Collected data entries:
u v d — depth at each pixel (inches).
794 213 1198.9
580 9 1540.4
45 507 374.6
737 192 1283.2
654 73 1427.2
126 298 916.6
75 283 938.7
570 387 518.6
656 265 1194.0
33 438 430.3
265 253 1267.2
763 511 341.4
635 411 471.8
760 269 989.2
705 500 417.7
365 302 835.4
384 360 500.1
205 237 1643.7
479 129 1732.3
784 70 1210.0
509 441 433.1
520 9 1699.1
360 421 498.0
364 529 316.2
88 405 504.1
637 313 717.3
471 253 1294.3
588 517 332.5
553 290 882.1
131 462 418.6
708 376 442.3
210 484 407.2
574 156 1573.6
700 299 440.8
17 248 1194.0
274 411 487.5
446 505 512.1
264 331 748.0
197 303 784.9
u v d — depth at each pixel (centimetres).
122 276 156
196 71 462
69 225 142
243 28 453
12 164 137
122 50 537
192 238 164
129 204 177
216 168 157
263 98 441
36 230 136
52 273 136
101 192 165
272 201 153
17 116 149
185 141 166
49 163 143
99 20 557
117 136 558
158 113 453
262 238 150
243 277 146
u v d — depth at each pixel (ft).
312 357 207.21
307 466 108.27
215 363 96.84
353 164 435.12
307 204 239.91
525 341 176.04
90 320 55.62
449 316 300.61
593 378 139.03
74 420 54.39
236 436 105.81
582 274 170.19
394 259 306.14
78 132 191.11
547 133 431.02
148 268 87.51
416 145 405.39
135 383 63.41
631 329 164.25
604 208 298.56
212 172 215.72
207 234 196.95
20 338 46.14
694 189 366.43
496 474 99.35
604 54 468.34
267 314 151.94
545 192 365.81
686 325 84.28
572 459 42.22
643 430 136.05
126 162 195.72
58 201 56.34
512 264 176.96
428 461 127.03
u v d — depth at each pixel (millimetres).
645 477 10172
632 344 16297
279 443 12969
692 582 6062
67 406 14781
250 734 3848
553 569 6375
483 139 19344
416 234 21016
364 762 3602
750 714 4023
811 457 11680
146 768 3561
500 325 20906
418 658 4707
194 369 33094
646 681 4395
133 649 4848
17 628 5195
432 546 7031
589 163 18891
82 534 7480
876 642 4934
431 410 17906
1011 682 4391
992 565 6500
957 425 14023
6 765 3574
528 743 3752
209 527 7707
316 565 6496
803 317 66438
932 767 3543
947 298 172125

The problem:
Look above for the line holding "129 204 177" and the line holding "631 329 164.25", then output exactly those two lines and every line between them, nothing more.

Solution:
129 204 177
216 168 157
263 98 441
36 230 136
52 273 136
101 192 165
272 201 153
17 116 149
185 141 166
49 163 143
99 20 557
117 136 558
158 113 453
262 238 150
243 277 146
u v d — depth at each pixel (ft).
312 357 207.21
307 466 108.27
215 363 96.84
353 164 435.12
307 204 239.91
525 341 176.04
90 320 55.62
449 316 300.61
593 378 139.03
74 420 54.39
236 436 105.81
582 274 170.19
394 259 306.14
78 132 191.11
547 133 431.02
148 268 87.51
416 145 405.39
135 383 63.41
631 329 164.25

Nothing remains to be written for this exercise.